As one would expect, the COC produced the event with style and thrifty elegance. The stage was lit by a galaxy of stars against a midnight blue backdrop (perhaps a visual metaphor for the young stars on stage?) with lanterns – like footlights – crossing the front of the stage.
The evening was hosted by the larger-than-life personality, Canadian tenor, Ben Heppner, bringing the house down with his off-the-cuff remarks. At one point he apologized for his long red tie. “This is a ‘gala’. I should have worn a black tie, right?
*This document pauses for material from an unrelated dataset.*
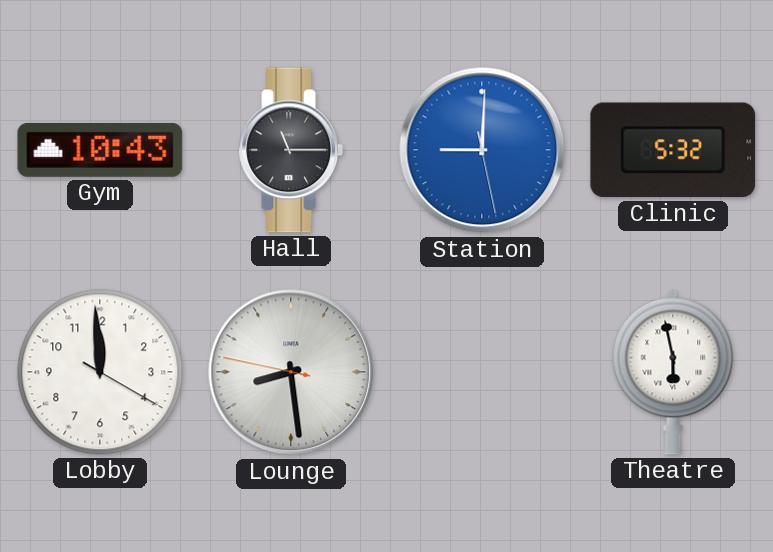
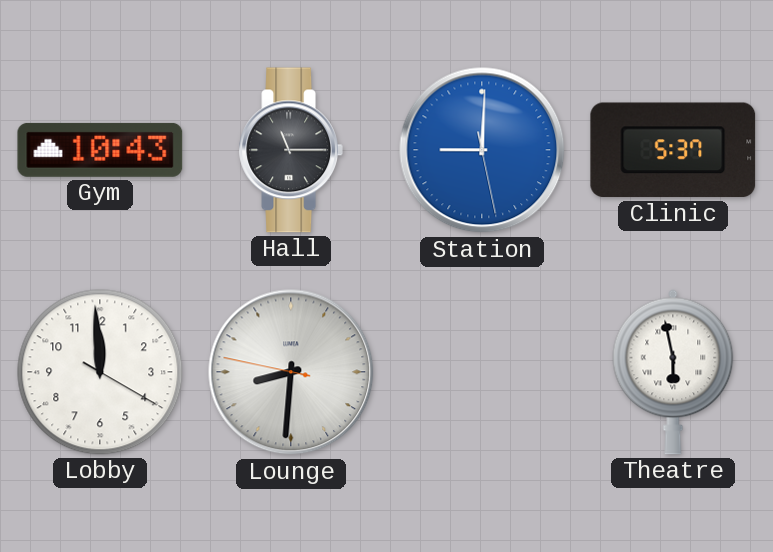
Clinic: 5:32 -> 5:37
Lounge: 8:28 -> 8:30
But then, I am a tenor.”
And as a special surprise guest for the evening, Canadian soprano, Adrinne Pieczonka – looking and sounding as radiant as ever – wowed the audience with arias from Catalani’s La Wally and Verdi’s La forza del destino…and then capped it with Richard Strauss’ Zuiegnung (Dedication).
The splendid COC Orchestra was in the pit and opened the evening with the Overture to The Merry Wives of Windsor by Otto Nicolai (which I have not heard in decades!). Although there were little ensemble problems, one could forgive them all as contestants were given only limited time with the orchestra.
It was especially rewarding to see so many young people in the audience. The atmosphere throughout the event was engaged, convivial, energized – and, for the contestants, extremely supportive. COC General Director, Alexander Neef summed it up best when he said, “This is not a competition, it is a celebration”.